Ce fut à cet instant qu'ils entendirent la gargouille s'ouvrir et la conversation de deux personnes qui venaient d'entrer dans la salle commune des préfets-en-chef.
Scorpius roula silencieusement contre Rose en lui intimant l'ordre de se taire. Fort heureusement pour eux, le grand canapé du salon tournait le dos à l'entrée principale et le salon était plongé dans l'ombre, le feu de cheminée sur le point de mourir dans l'âtre. Rose ouvrit des yeux ronds en reconnaissant l'une des voix. C'était celle de Chase. Scorpius reconnut la deuxième, il l'avait déjà entendu dans le compartiment du Poudlard Express avec les Oreilles à Rallonge.
—Je te dis que je ne peux plus...Ça devient trop risqué, dit la voix du gardien des Poufsouffle.
—Si je comprends bien, t'es en train de nous lâcher?
—Ben ouais, c'est ça.
Le couple étroitement enlacé dans le canapé entendit soudain un bruit sourd. Scorpius comprit que Chase venait de saisir son équipier par le col ou un truc du genre et qu'il l'avait plaqué au mur en renversant quelques bibelots sur son passage.
—Personne ne me lâche, c'est compris? menaça Chase.
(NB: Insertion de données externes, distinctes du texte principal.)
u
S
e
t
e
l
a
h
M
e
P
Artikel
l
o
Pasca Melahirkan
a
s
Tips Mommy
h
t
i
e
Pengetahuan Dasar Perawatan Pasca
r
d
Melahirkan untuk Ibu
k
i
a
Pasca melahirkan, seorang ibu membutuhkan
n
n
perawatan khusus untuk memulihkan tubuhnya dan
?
L'excitation qui avait saisit Rose et Scorpius, un peu plus tôt, s'était totalement évaporée dans les menaces du Poufsouffle. Ils tendirent l'oreille en retenant le plus possible leur respiration et en priant pour que Chase ne décide de s'installer dans le salon pour poursuivre sa petite conversation.
—Réfléchis, Chase, gémit son ami. Ça devient dangereux. On risque gros. On ferait mieux de…
Nouveau coup sourd et un gémissement de douleur en prime.
—Personne! répéta Chase d'une voix plus forte qui fit trembler Rose dans les bras de Scorpius. Si tu me lâches, tu finiras comme Erin Morton… C'est ce que tu cherches?
Il y eut un silence hésitant. Puis, le Poufsouffle dût acquiescer car ils entendirent Chase reposer sa pauvre victime sur le sol.
—Maintenant, tu retournes avec les autres.
Le passage de la gargouille s'ouvrit à nouveau. Il eut un nouveau silence qui inquiéta grandement Scorpius en imaginant Chase s'avancer vers le salon. Mais ils sursautèrent en percevant le cri de rage de l'attrapeur qui retentit dans toute la pièce. Il frappa du pied un des bibelots tomber qui s'écrasa, dans un grand fracas, sur le mur de pierre du salon, à seulement un mètre de Rose et Scorpius. Ils n'osèrent bouger jusqu'à ce qu'ils entendirent les pas énervés de Chase gravir l'escalier de fer et la porte de sa chambre claquer.